Sheryl Crow singles chronology
| "Building Bridges" (2006) | "Real Gone" (2006) | "Not Fade Away" (2007) |

Audio
- "Real Gone" on YouTube

= Real Gone (song) =

2006 single by Sheryl Crow

"Real Gone" is a song written by Sheryl Crow and John Shanks for the 2006 Pixar film Cars.

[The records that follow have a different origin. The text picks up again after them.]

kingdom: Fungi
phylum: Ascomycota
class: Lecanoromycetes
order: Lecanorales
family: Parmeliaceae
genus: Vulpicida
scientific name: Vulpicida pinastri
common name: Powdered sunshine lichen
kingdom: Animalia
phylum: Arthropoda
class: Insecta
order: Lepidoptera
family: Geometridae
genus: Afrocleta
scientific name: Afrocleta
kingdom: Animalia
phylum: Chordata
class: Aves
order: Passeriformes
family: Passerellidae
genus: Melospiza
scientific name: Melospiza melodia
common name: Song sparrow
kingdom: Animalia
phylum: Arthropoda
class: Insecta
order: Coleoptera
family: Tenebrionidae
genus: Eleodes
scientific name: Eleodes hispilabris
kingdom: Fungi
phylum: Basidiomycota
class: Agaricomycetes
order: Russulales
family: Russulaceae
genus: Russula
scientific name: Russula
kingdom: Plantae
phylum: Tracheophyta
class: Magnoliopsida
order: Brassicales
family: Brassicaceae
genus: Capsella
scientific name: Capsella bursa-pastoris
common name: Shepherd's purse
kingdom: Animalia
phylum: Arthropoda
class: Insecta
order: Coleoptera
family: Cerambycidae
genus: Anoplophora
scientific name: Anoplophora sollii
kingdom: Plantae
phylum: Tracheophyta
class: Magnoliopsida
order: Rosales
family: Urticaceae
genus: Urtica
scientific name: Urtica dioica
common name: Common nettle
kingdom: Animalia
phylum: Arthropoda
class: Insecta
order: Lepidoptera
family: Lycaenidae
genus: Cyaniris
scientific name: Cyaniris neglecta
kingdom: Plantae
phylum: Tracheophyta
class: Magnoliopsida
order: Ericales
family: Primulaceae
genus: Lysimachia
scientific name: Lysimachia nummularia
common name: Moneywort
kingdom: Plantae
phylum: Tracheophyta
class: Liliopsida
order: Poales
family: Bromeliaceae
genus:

Crow's version of the song is the second single to the official soundtrack album to the film.

The song charted to No. 76 on the Billboard Pop 100, as well as No. 1 on the Billboard Bubbling Under Hot 100 singles chart.

According to the sheet music published at MusicNotes.com, the song is written in the key of C major (recorded a half-step lower in B major).

==Charts==

| Chart (2006) | Peak position |
|---|---|
| US Bubbling Under Hot 100 (Billboard) | 1 |
| US Pop 100 (Billboard) | 76 |

== Certifications ==

| Region | Certification | Certified units/sales |
| Australia (ARIA) | Gold | 35,000^{‡} |
| United Kingdom (BPI) | Silver | 200,000^{‡} |
| United States (RIAA) | Gold | 500,000^{‡} |
^{‡} Sales+streaming figures based on certification alone.

==Cover versions==
===Billy Ray Cyrus version===

Country singer Billy Ray Cyrus covered the song for the album Disneymania 6. It was made into a music video directed by Trey Fanjoy. It was released as a digital single only on June 18, 2008, after being featured on the compilation album Country Sings Disney. The song is also available on his 2009 album Back to Tennessee.

===Honor Society version===
Pop rock band Honor Society also covered the song for Disneymania 7.